Is It Too Late to Buy NVIDIA?

Graphics chip giant NVIDIA has enjoyed a remarkable rally over the past year thanks to the hype around artificial intelligence and its explosive Q4 results but can the stock maintain its momentum, or is a sharp pullback inevitable? 

Labeled as “the most important stock on planet Earth” by Goldman Sachs following NVIDIA’s (NASDAQ:NVDA) Q4 results, shareholders have ridden a skyrocketing rally over the past several months. The company’s integral role in the AI boom made investors consider the stock a must-buy to capitalize on the enormous prospects of AI.

NVIDIA’s shares have returned almost 300% over the past year, making shareholders considerably more wealthy.

Moreover, the stock added more than $1 trillion in market value within the first quarter of this year, gaining more than 80% year-to-date.

With a market capitalization of $2.27 trillion, NVIDIA currently ranks higher than Google parent Alphabet Inc. (NASDAQ:GOOGL).

Rising demand for its GPUs amid companies trying to enhance their AI capabilities has brought NVIDIA into focus. The company’s innovative and powerful graphics processing units (GPUs) are preferred for training and running Large Language Models (LLMs), which most generative AI tools are built on. 

Is NVIDIA Poised to Maintain Its Market Dominance?

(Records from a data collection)

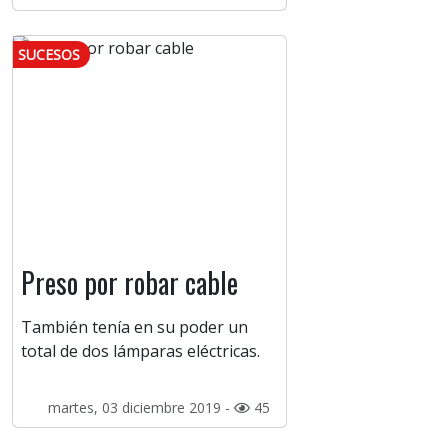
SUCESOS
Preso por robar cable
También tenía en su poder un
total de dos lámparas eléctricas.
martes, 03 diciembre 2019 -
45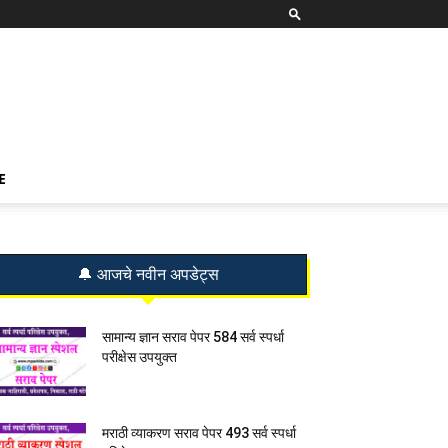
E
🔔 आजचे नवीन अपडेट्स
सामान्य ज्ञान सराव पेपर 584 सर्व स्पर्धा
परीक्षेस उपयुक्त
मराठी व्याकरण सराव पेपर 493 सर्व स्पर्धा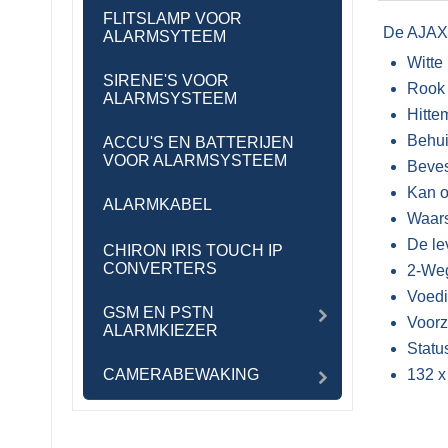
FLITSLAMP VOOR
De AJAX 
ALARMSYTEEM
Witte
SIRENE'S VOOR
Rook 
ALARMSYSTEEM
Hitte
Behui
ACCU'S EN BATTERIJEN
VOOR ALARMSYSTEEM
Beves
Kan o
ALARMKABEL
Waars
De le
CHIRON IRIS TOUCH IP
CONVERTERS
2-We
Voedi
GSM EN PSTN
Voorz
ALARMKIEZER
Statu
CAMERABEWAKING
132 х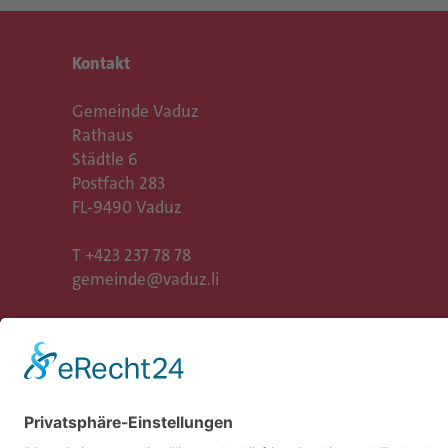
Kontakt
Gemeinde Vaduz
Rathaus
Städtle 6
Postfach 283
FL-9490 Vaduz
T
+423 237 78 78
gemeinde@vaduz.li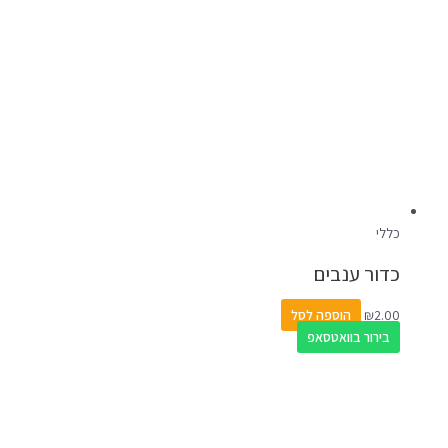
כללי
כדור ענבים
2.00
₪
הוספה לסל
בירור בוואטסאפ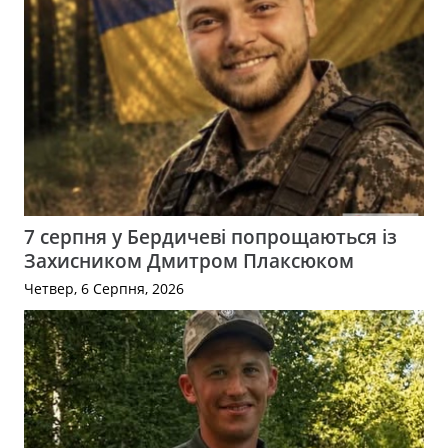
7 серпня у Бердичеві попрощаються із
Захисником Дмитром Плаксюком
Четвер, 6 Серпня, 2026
...
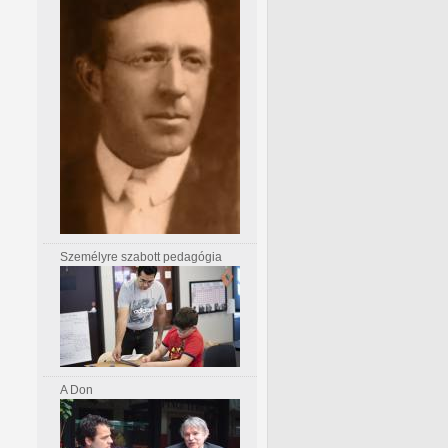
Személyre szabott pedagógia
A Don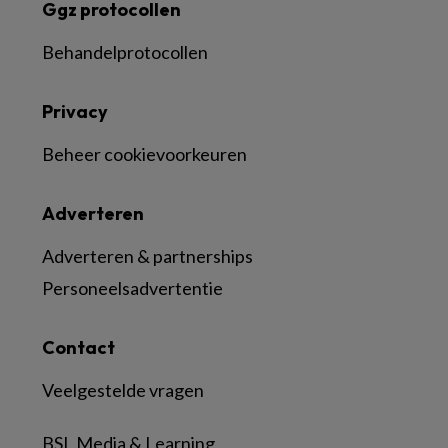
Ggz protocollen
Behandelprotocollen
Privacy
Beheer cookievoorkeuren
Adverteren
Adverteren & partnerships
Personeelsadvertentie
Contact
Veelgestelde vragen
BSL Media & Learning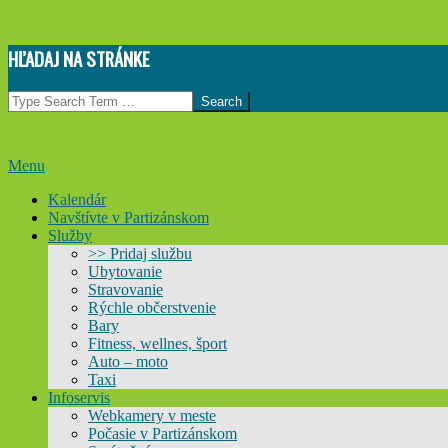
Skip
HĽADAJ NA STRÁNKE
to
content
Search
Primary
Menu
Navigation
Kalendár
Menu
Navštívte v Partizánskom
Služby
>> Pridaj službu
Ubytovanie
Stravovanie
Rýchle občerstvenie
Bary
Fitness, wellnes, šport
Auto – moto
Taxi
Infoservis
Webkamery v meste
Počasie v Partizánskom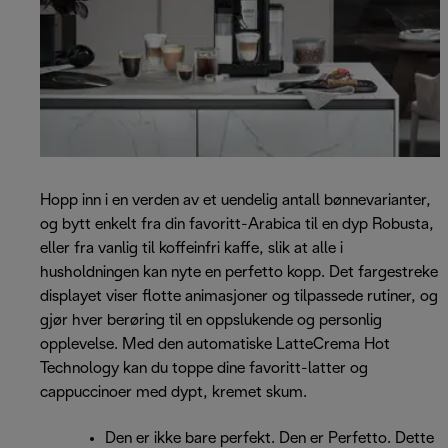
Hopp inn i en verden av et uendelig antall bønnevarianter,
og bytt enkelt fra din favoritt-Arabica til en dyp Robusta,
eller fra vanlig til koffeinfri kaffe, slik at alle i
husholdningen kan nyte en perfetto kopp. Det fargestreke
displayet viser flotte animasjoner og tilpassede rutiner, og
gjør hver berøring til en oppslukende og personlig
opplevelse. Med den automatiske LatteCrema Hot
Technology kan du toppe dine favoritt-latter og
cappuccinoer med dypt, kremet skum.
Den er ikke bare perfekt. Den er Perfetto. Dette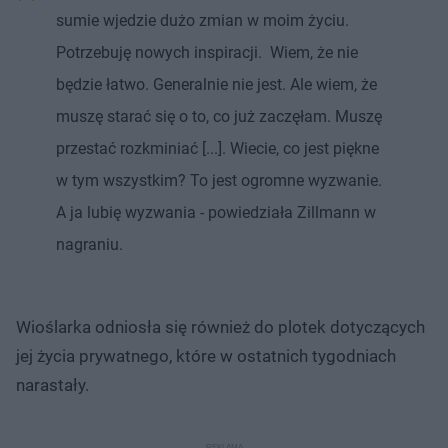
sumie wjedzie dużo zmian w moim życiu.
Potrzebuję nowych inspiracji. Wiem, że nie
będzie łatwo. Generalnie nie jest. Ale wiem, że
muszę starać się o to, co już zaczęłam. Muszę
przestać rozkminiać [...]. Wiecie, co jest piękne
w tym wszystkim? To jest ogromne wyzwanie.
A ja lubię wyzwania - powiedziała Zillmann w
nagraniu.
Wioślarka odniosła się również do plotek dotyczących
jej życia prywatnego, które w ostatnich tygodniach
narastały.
---
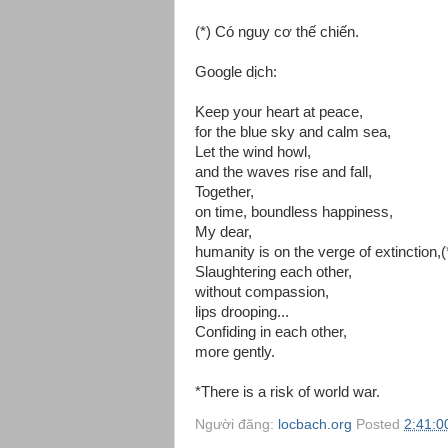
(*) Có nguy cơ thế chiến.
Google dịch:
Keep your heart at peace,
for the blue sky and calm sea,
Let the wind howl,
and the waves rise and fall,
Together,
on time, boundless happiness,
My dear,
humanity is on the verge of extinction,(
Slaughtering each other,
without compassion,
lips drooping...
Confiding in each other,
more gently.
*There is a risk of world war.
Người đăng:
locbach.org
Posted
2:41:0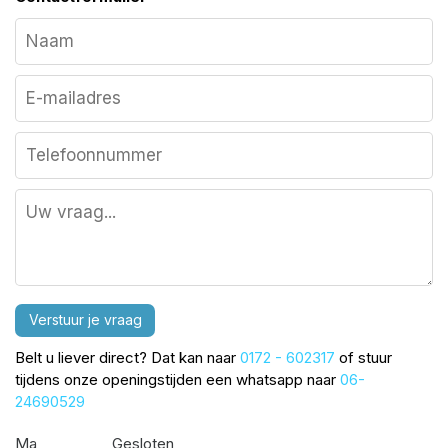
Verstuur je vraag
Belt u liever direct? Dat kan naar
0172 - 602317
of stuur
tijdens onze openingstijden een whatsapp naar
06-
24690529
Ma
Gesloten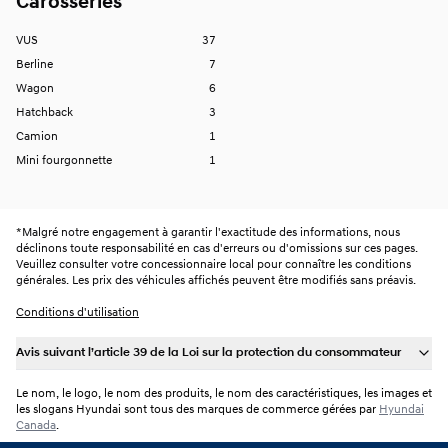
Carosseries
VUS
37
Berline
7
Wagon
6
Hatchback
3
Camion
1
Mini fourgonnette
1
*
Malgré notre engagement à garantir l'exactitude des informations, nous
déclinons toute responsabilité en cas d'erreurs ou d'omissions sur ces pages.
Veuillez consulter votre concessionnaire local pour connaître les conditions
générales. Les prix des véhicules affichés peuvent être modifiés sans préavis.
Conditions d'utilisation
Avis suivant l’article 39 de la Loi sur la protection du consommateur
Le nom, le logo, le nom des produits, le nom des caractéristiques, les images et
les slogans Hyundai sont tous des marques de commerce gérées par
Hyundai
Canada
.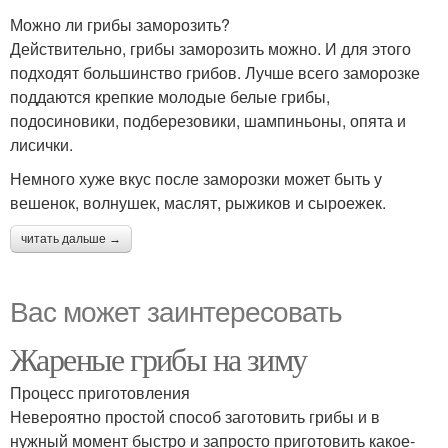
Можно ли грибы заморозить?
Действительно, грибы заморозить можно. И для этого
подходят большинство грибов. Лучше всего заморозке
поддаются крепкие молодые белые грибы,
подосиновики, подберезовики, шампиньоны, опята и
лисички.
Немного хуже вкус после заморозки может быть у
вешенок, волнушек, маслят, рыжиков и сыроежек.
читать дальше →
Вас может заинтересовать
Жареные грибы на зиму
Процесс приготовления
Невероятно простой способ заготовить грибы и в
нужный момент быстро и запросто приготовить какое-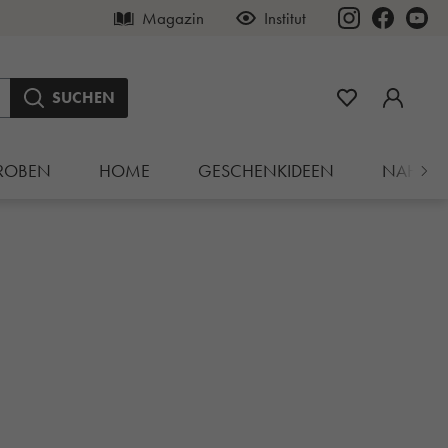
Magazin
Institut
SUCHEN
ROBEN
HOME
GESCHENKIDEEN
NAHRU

**Study questions:**
a) Write out the stretch of the NVIDIA stock article from "Is It Too Late" through "prospects of AI.", word for word.
b) Which companies does the NVIDIA stock article name? List each one.
c) Write the next part of the NVIDIA stock article, picking up after its last line.

**Replies:**
a)
Is It Too Late to Buy NVIDIA?

Graphics chip giant NVIDIA has enjoyed a remarkable rally over the past year thanks to the hype around artificial intelligence and its explosive Q4 results but can the stock maintain its momentum, or is a sharp pullback inevitable? 

Labeled as “the most important stock on planet Earth” by Goldman Sachs following NVIDIA’s (NASDAQ:NVDA) Q4 results, shareholders have ridden a skyrocketing rally over the past several months. The company’s integral role in the AI boom made investors consider the stock a must-buy to capitalize on the enormous prospects of AI.

b)
NVIDIA
Goldman Sachs
Google
Alphabet Inc.

c)
CEO Jensen Huang’s firm has constant innovation in its DNA and its next-generation capabilities helped it to become one of the top companies driving the AI revolution.

The GPU market is expected to be worth $70.9 billion this year and grow at a CAGR of 32.2% to reach $1.16 trillion by 2034

The AI GPU market is dominated by Nvidia with approximately 80% share. The company is expected to sell between 1.5 million to 2 million AI GPUs this year.

While other chipmakers are making significant progress to grab the AI GPU market share, NVIDIA is well positioned to hold the lion’s share for the foreseeable future, thanks to its ability to forecast and execute on next-generation trends.

Do NVIDIA’s Financials Justify Its Performance?

For the fiscal fourth quarter ended January 28, 2024, NVIDIA’s revenue increased by 265% year-over-year to a record $22.1 billion, beating its own guidance of $20 billion. Also, the company’s full-year revenue came in at $60.9 billion, up 126% year-over-year.

NVIDIA has been benefitting from the demand for AI chips and GPUs across enterprises. Its non-GAAP EPS came in at $5.16, marking a 486% increase from the year-ago period.

Moreover, management reported record Data Center revenue of $18.4 billion, representing 409% growth from the year-ago quarter. They attribute this growth to the NVIDIA Hopper GPU computing platform and InfiniBand end-to-end networking.

As enterprises focus on building modern data centers with next-generation capabilities, the demand for NVIDIA’s portfolio has increased. Amid robust demand, the company expects the supply of its next-generation products to fall short as demand exceeds supply.

More than half of the chipmakers’ data center sales are attributed to supplies from large cloud providers. Moreover, NVIDIA revealed AI inference accounted for about 40% of data center revenue over the past year.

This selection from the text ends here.